Start of The input
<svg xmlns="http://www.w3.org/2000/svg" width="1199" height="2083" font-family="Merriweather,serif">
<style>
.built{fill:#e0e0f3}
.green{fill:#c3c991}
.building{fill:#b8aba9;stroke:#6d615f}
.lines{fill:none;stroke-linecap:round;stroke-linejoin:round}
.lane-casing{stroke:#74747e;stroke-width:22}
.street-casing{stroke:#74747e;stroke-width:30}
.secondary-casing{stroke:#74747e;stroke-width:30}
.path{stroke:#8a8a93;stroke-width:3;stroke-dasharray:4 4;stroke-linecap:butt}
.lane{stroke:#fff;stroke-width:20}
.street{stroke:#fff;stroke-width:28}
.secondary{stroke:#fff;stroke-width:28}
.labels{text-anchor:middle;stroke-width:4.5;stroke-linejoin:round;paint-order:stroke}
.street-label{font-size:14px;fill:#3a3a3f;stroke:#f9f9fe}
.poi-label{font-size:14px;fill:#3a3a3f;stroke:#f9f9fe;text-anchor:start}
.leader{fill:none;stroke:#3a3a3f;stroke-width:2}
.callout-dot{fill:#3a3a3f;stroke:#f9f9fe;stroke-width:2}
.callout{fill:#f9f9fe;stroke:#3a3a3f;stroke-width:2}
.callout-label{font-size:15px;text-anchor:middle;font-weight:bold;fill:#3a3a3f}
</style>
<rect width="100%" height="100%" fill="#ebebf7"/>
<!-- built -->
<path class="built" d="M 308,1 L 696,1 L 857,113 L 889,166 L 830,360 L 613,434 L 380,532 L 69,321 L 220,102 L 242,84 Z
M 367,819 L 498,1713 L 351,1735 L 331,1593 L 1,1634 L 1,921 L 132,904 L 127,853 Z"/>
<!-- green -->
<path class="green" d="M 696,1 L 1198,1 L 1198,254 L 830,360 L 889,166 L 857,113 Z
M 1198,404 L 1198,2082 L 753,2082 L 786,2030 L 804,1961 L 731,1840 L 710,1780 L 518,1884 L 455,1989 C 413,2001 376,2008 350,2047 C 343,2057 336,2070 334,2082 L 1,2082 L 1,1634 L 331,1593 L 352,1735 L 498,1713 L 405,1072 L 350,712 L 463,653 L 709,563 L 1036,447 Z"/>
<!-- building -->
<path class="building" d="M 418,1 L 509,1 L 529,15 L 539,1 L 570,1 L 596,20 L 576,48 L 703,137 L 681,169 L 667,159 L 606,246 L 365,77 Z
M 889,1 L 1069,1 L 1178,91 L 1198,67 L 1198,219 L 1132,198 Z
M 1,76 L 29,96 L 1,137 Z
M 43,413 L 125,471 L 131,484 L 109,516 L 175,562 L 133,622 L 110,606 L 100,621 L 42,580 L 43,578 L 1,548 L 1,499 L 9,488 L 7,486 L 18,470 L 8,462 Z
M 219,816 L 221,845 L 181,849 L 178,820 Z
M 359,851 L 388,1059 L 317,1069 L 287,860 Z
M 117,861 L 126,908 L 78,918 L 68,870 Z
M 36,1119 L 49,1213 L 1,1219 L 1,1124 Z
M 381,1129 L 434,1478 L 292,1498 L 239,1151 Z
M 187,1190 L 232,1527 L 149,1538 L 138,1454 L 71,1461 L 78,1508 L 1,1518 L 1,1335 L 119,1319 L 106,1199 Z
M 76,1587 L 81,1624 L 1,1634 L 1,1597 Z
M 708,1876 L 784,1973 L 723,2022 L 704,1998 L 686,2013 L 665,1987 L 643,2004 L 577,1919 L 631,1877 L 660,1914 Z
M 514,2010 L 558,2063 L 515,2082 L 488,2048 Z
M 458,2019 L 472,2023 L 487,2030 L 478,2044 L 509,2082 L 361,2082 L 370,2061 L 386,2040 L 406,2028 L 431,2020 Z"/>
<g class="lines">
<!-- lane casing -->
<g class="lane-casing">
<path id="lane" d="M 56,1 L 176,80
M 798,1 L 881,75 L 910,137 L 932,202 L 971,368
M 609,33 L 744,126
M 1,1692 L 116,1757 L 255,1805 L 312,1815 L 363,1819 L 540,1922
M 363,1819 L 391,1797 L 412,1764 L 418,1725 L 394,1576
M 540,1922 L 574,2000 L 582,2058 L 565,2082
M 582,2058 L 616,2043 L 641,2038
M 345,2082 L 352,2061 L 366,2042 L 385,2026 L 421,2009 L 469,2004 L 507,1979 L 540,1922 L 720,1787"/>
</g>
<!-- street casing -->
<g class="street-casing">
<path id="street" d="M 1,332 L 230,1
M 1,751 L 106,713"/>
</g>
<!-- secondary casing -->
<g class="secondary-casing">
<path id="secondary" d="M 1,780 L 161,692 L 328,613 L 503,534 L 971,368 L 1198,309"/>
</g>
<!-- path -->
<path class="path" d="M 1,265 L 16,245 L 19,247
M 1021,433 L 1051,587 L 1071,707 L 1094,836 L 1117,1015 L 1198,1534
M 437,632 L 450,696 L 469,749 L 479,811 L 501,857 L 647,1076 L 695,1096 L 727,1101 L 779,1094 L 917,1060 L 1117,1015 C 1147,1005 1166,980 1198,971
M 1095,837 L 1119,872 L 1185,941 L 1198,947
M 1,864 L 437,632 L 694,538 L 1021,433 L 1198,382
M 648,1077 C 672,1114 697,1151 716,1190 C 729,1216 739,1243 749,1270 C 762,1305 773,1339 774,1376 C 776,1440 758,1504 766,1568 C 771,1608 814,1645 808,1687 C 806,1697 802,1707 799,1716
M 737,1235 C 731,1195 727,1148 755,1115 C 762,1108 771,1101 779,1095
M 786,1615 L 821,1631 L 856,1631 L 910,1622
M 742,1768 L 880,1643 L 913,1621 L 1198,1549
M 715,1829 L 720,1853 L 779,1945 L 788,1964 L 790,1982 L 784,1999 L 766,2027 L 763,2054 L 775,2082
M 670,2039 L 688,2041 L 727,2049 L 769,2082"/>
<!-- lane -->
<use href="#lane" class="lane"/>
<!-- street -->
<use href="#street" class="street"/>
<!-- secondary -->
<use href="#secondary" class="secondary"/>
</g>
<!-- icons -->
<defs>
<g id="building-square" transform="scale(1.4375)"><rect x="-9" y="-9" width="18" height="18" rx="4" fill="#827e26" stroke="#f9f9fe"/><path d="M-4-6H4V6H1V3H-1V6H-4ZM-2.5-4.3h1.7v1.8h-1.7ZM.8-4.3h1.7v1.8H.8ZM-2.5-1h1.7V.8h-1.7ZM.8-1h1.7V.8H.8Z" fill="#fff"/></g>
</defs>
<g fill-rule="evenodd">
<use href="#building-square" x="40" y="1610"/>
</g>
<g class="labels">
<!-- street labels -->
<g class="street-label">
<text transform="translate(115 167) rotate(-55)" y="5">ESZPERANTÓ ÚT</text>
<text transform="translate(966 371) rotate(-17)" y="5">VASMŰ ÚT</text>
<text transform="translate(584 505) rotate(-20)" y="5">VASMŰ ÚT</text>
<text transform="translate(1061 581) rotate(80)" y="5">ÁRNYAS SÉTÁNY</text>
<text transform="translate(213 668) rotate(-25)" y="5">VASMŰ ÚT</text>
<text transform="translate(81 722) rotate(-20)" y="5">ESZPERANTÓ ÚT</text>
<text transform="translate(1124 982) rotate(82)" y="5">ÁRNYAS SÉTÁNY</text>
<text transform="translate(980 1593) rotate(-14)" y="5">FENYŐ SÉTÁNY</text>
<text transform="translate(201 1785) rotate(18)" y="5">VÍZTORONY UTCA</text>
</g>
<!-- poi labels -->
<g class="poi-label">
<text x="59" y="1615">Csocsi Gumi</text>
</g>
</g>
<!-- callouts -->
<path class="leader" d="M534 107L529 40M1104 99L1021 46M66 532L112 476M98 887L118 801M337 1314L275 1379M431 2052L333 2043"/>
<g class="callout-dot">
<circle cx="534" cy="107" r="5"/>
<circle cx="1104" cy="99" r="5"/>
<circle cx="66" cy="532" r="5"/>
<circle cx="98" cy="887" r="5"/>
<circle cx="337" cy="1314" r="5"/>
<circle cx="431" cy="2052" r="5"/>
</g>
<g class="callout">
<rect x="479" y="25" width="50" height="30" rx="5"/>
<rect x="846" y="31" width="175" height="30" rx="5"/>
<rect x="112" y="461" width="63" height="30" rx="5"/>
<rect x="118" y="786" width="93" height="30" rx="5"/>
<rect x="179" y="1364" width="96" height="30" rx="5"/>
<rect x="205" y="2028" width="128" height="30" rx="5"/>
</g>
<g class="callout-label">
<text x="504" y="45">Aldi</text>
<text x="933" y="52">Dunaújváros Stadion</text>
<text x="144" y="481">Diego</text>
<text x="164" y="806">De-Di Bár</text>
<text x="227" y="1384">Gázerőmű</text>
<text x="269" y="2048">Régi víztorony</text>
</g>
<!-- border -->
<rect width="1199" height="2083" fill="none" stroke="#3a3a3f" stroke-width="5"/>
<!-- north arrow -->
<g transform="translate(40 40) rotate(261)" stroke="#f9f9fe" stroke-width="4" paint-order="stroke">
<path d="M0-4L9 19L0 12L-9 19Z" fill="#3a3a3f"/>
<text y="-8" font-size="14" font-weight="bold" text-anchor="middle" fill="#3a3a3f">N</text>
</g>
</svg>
End of The input
Start of The input
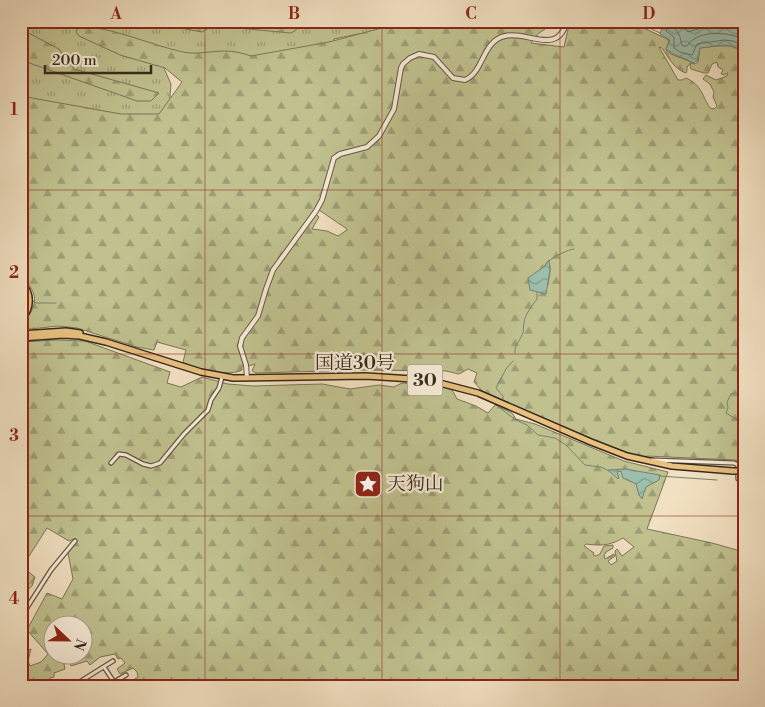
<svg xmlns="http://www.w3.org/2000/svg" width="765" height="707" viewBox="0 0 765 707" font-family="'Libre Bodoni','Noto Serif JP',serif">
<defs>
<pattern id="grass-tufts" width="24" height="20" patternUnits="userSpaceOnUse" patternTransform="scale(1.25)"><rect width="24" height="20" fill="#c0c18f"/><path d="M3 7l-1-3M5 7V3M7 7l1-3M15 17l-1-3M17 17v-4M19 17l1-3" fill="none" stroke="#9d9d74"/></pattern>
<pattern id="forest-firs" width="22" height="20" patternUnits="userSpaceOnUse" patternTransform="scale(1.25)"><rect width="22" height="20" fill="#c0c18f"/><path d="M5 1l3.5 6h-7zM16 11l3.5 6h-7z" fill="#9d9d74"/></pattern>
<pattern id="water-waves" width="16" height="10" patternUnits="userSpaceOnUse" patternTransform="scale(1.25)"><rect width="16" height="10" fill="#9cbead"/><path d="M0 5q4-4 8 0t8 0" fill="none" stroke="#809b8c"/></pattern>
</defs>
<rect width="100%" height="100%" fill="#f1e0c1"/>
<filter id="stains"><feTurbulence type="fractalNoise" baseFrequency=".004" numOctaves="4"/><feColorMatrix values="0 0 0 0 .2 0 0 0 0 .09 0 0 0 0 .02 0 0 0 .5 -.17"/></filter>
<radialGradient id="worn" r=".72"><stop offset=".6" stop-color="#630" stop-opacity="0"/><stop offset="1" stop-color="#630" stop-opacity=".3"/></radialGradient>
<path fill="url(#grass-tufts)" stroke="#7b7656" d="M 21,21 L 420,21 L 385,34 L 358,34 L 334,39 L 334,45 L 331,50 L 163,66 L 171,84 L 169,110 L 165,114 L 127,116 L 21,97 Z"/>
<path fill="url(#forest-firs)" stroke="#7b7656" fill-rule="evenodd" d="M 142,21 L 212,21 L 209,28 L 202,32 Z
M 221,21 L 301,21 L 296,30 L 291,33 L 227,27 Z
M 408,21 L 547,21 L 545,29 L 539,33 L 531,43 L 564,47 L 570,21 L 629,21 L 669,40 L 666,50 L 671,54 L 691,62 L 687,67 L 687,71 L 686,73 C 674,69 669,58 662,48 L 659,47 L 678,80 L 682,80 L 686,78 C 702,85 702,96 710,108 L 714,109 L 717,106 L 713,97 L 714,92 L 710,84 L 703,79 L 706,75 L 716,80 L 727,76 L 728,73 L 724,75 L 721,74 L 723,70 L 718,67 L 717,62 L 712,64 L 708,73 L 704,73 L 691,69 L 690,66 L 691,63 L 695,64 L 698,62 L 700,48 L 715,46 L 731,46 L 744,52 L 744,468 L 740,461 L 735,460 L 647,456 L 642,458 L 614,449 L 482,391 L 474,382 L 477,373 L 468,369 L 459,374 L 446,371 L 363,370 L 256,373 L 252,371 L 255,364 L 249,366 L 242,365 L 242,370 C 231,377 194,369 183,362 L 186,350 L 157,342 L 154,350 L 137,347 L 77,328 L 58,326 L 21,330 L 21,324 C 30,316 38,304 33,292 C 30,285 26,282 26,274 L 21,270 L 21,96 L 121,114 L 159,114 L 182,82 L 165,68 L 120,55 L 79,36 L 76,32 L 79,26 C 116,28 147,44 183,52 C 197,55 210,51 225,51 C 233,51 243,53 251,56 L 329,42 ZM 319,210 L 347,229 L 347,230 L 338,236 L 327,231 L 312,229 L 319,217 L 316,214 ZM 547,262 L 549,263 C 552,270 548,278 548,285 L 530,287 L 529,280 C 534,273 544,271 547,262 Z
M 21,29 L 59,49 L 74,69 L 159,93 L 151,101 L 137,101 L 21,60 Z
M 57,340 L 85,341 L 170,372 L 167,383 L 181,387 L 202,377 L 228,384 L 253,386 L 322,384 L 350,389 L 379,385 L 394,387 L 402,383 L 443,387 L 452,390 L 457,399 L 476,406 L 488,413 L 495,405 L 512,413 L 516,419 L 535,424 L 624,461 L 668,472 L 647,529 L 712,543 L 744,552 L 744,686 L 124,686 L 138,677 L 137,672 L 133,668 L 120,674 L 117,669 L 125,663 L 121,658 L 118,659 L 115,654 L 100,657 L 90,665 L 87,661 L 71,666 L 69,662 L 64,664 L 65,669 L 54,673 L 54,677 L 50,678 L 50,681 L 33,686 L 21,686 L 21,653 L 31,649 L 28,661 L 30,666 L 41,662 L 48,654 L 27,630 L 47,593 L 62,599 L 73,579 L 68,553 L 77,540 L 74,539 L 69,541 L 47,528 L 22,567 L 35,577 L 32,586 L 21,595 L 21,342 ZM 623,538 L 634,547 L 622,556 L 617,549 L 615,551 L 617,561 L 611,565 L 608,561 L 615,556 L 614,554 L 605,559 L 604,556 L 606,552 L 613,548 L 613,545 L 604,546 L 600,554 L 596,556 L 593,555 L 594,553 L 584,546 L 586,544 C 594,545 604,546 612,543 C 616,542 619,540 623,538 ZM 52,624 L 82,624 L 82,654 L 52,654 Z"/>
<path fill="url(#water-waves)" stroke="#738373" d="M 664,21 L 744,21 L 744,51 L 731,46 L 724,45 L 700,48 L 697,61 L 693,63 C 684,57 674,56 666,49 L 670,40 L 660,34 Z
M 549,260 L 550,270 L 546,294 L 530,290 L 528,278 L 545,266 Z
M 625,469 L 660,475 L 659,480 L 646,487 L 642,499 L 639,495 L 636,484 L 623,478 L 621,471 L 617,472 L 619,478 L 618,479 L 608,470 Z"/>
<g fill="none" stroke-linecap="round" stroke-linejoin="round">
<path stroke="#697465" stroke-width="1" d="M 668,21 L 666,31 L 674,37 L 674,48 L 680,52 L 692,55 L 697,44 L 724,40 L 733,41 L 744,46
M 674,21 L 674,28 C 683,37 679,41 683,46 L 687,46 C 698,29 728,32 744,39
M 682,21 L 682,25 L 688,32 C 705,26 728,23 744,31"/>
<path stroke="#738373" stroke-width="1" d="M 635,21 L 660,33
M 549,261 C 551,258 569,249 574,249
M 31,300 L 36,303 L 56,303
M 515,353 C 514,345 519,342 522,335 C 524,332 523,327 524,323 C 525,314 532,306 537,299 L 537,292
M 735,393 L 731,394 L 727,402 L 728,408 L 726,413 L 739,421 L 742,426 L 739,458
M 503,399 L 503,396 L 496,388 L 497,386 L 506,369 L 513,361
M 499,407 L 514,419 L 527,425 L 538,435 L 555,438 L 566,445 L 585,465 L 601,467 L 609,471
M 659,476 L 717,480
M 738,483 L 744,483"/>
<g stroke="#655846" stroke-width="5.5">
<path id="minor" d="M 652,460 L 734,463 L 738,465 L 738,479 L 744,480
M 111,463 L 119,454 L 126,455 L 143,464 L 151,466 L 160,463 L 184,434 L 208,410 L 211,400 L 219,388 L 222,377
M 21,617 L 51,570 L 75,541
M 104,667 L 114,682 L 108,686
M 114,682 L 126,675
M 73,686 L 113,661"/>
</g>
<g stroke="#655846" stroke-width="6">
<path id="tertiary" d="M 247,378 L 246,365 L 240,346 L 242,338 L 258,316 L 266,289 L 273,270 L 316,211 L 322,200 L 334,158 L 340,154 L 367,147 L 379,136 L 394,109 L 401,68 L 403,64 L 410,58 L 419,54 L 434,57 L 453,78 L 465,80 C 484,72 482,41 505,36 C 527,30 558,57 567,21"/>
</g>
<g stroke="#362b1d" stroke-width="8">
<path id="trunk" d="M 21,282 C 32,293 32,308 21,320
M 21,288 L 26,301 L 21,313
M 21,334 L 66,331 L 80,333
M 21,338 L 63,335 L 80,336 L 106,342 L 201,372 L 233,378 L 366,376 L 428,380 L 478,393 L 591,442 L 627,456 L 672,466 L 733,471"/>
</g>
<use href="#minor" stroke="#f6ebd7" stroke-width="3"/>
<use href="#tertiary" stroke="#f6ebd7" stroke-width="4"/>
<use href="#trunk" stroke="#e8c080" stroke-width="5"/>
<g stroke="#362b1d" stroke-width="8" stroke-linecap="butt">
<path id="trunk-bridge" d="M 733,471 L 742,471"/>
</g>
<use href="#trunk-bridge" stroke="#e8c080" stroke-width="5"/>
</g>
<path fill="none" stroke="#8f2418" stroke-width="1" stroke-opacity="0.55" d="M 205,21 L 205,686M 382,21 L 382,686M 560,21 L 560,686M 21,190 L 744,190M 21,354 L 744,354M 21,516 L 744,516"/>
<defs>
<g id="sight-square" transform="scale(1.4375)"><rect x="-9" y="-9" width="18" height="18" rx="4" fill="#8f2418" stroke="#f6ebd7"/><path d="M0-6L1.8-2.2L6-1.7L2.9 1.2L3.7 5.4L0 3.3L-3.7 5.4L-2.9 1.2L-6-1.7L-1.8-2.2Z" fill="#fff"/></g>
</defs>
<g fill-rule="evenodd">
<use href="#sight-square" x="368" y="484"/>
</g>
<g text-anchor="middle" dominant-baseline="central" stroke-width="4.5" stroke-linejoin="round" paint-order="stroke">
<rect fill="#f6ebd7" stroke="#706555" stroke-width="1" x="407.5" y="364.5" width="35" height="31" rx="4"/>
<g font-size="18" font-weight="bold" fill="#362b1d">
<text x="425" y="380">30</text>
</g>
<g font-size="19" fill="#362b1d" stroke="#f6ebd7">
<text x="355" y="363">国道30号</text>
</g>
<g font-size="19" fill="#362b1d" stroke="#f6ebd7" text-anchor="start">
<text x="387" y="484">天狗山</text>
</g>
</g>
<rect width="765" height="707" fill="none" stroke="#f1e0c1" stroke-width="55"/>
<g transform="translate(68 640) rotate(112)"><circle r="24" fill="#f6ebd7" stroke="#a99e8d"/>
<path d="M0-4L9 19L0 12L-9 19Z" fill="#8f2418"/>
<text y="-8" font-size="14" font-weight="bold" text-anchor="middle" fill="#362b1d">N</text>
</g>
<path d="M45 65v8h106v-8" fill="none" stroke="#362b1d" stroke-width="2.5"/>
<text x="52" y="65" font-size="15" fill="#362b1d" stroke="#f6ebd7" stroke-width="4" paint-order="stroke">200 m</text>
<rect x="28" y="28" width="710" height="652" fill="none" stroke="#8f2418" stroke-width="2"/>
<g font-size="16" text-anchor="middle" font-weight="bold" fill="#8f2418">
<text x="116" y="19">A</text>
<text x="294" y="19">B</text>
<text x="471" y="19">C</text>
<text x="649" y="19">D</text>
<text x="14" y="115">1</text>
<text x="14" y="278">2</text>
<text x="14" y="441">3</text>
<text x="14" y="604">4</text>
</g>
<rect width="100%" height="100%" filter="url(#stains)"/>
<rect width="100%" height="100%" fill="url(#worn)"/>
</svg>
End of The input
### Work required
Taking the entries above, write out exactly each line from the one holding "M 625,469 L" to the one holding "738,479 L 744,480", both included, and stop there.

### Task result
M 625,469 L 660,475 L 659,480 L 646,487 L 642,499 L 639,495 L 636,484 L 623,478 L 621,471 L 617,472 L 619,478 L 618,479 L 608,470 Z"/>
<g fill="none" stroke-linecap="round" stroke-linejoin="round">
<path stroke="#697465" stroke-width="1" d="M 668,21 L 666,31 L 674,37 L 674,48 L 680,52 L 692,55 L 697,44 L 724,40 L 733,41 L 744,46
M 674,21 L 674,28 C 683,37 679,41 683,46 L 687,46 C 698,29 728,32 744,39
M 682,21 L 682,25 L 688,32 C 705,26 728,23 744,31"/>
<path stroke="#738373" stroke-width="1" d="M 635,21 L 660,33
M 549,261 C 551,258 569,249 574,249
M 31,300 L 36,303 L 56,303
M 515,353 C 514,345 519,342 522,335 C 524,332 523,327 524,323 C 525,314 532,306 537,299 L 537,292
M 735,393 L 731,394 L 727,402 L 728,408 L 726,413 L 739,421 L 742,426 L 739,458
M 503,399 L 503,396 L 496,388 L 497,386 L 506,369 L 513,361
M 499,407 L 514,419 L 527,425 L 538,435 L 555,438 L 566,445 L 585,465 L 601,467 L 609,471
M 659,476 L 717,480
M 738,483 L 744,483"/>
<g stroke="#655846" stroke-width="5.5">
<path id="minor" d="M 652,460 L 734,463 L 738,465 L 738,479 L 744,480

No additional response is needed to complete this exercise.